• **About this task**
Your answer must be the full listing below, restated word for word, with no pictures in it.

• **Provided data**
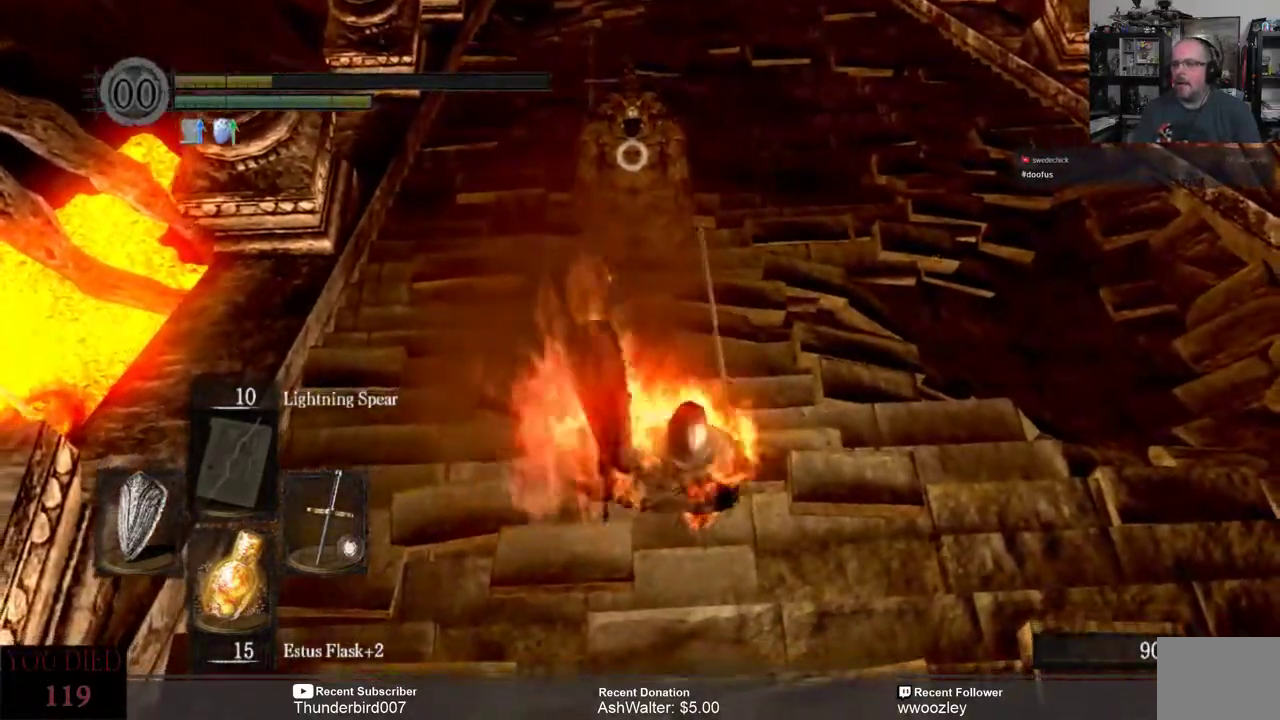
{"dt_ms": 500, "buttons": ["B"], "left_stick": "down", "right_stick": "center", "events": [[500, "B", "down"]]}
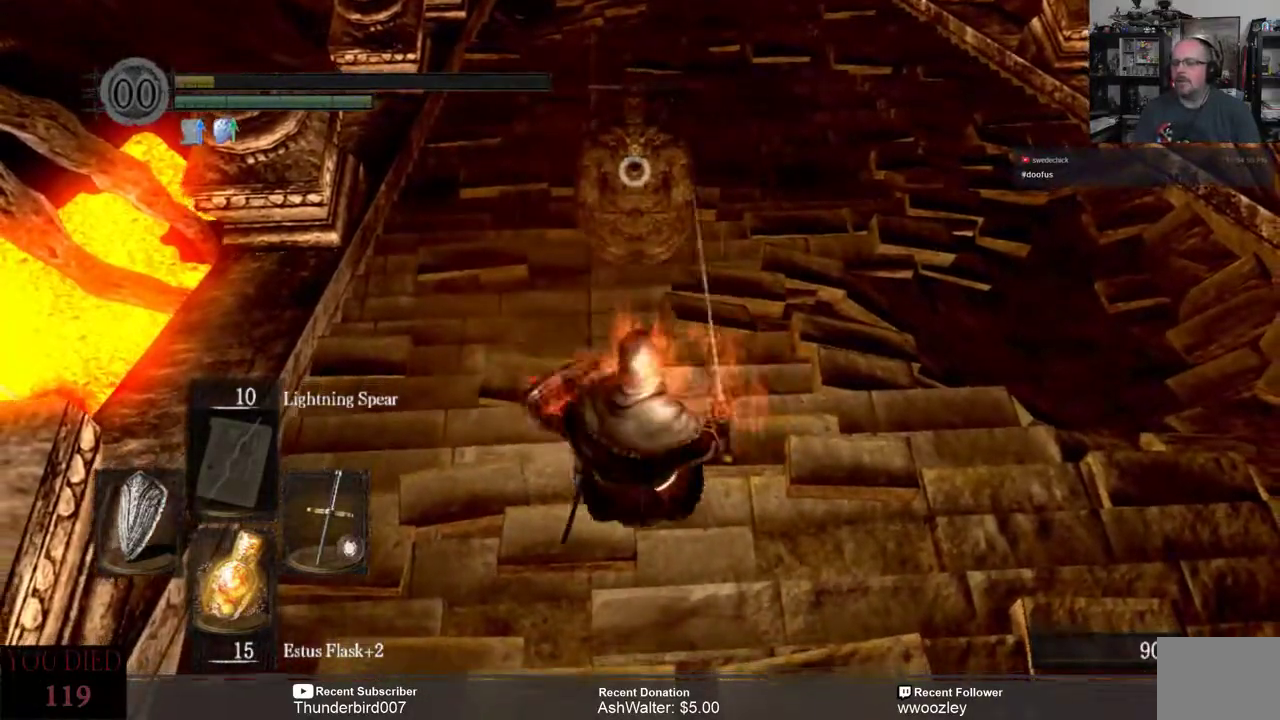
{"dt_ms": 500, "buttons": ["B"], "left_stick": "down", "right_stick": "center", "events": [[33, "B", "up"], [133, "B", "down"], [200, "B", "up"], [250, "B", "down"], [333, "B", "up"], [450, "B", "down"]]}
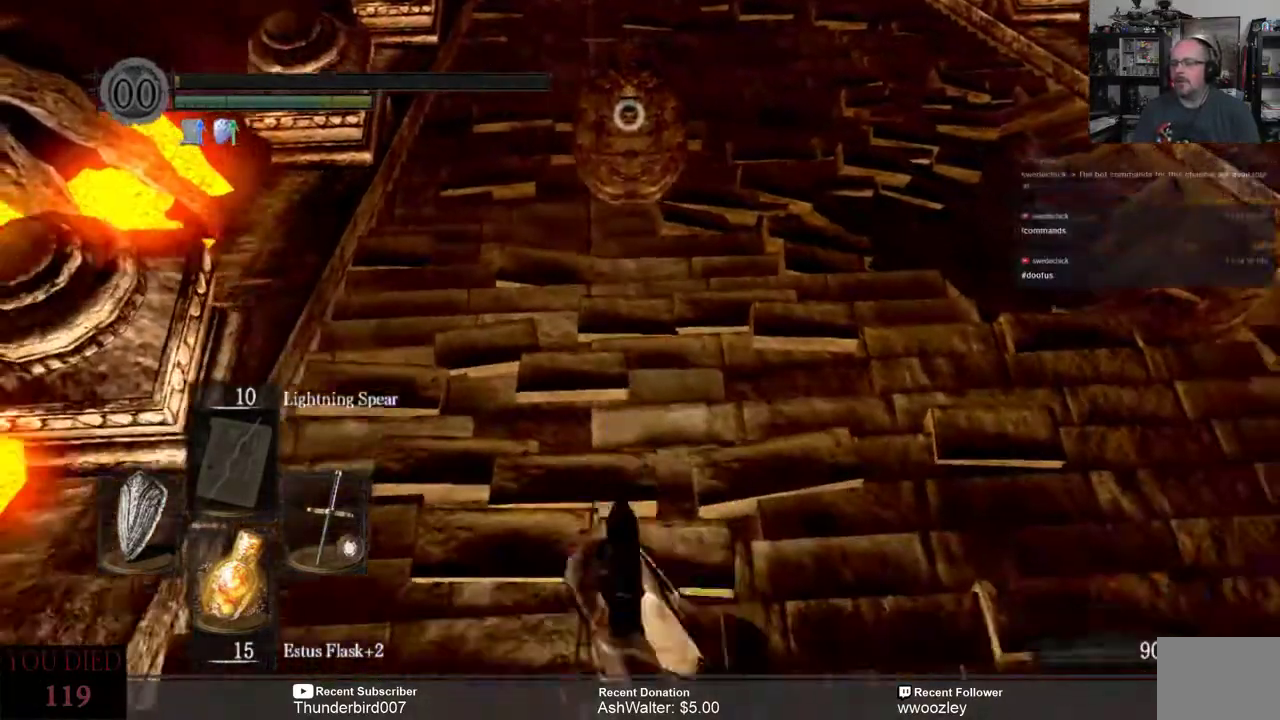
{"dt_ms": 500, "buttons": [], "left_stick": "down", "right_stick": "center", "events": [[17, "B", "up"], [117, "B", "down"], [150, "B", "up"], [250, "B", "down"], [317, "B", "up"], [383, "B", "down"], [450, "B", "up"]]}
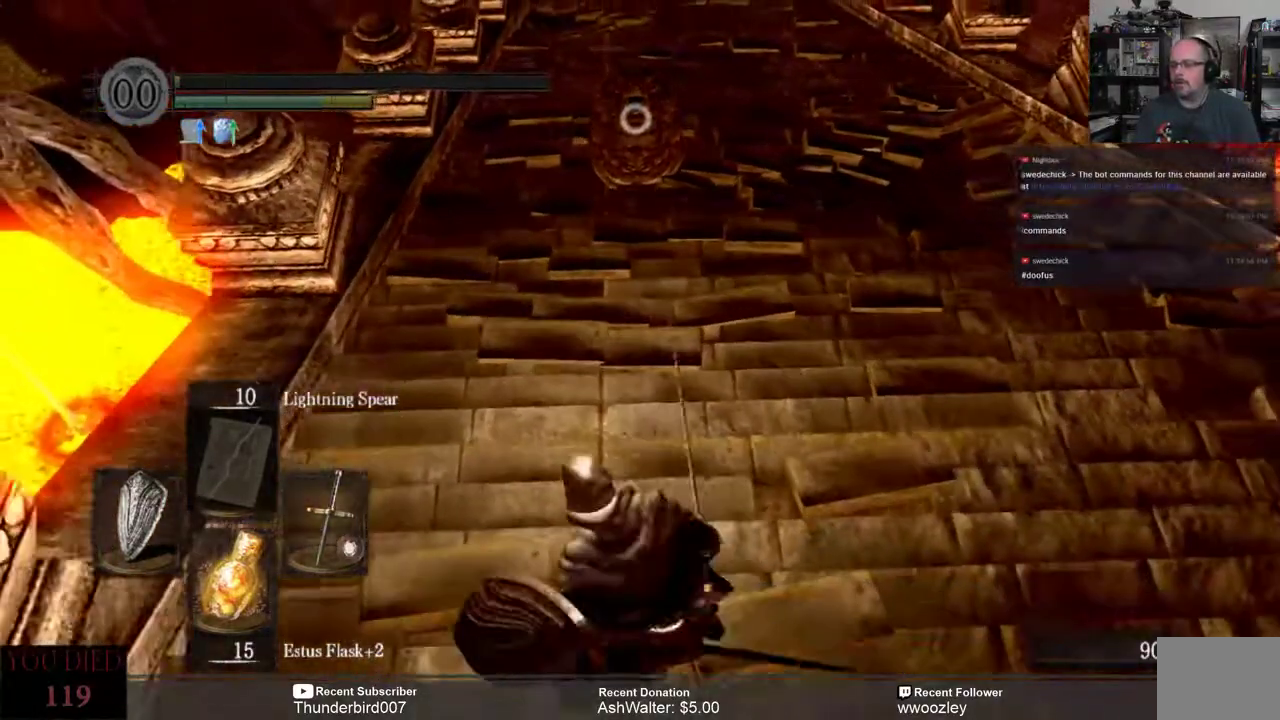
{"dt_ms": 500, "buttons": ["B"], "left_stick": "down", "right_stick": "center", "events": [[17, "B", "down"], [83, "B", "up"], [183, "B", "down"], [217, "B", "up"], [317, "B", "down"], [383, "B", "up"], [450, "B", "down"]]}
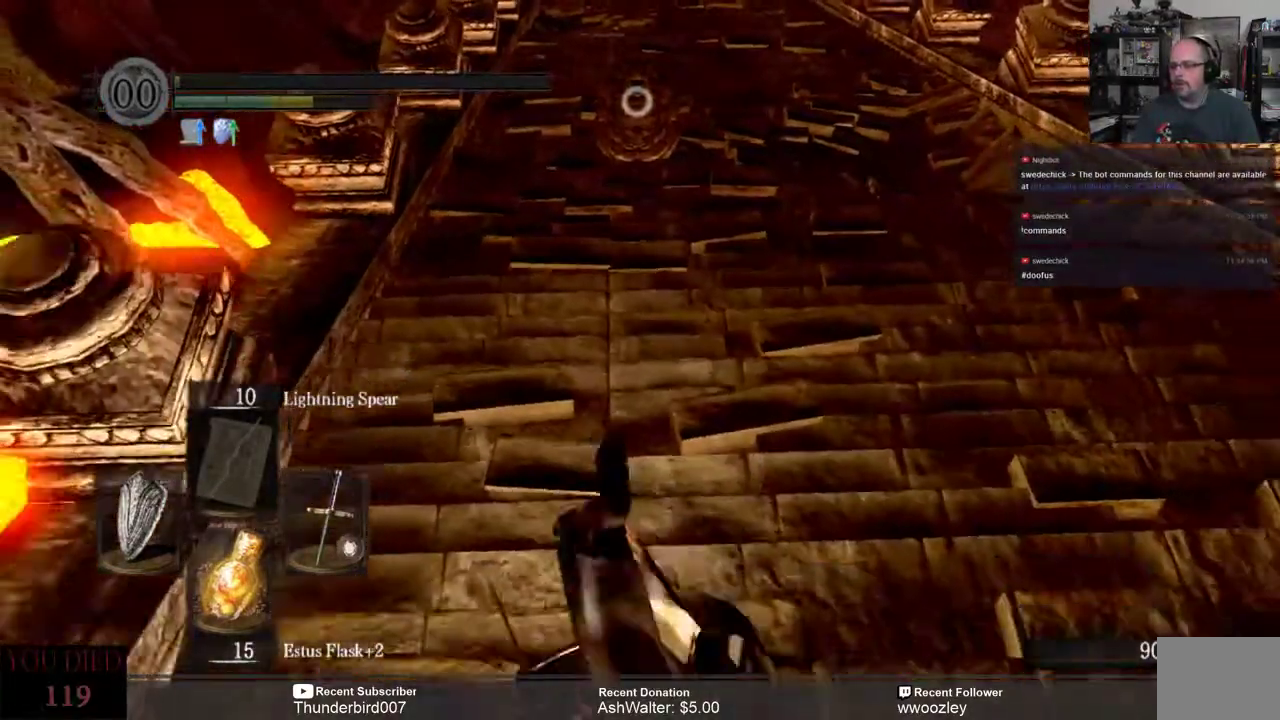
{"dt_ms": 500, "buttons": ["B"], "left_stick": "down", "right_stick": "center"}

• **Expected answer**
{"dt_ms": 500, "buttons": ["B"], "left_stick": "down", "right_stick": "center", "events": [[500, "B", "down"]]}
{"dt_ms": 500, "buttons": ["B"], "left_stick": "down", "right_stick": "center", "events": [[33, "B", "up"], [133, "B", "down"], [200, "B", "up"], [250, "B", "down"], [333, "B", "up"], [450, "B", "down"]]}
{"dt_ms": 500, "buttons": [], "left_stick": "down", "right_stick": "center", "events": [[17, "B", "up"], [117, "B", "down"], [150, "B", "up"], [250, "B", "down"], [317, "B", "up"], [383, "B", "down"], [450, "B", "up"]]}
{"dt_ms": 500, "buttons": ["B"], "left_stick": "down", "right_stick": "center", "events": [[17, "B", "down"], [83, "B", "up"], [183, "B", "down"], [217, "B", "up"], [317, "B", "down"], [383, "B", "up"], [450, "B", "down"]]}
{"dt_ms": 500, "buttons": ["B"], "left_stick": "down", "right_stick": "center"}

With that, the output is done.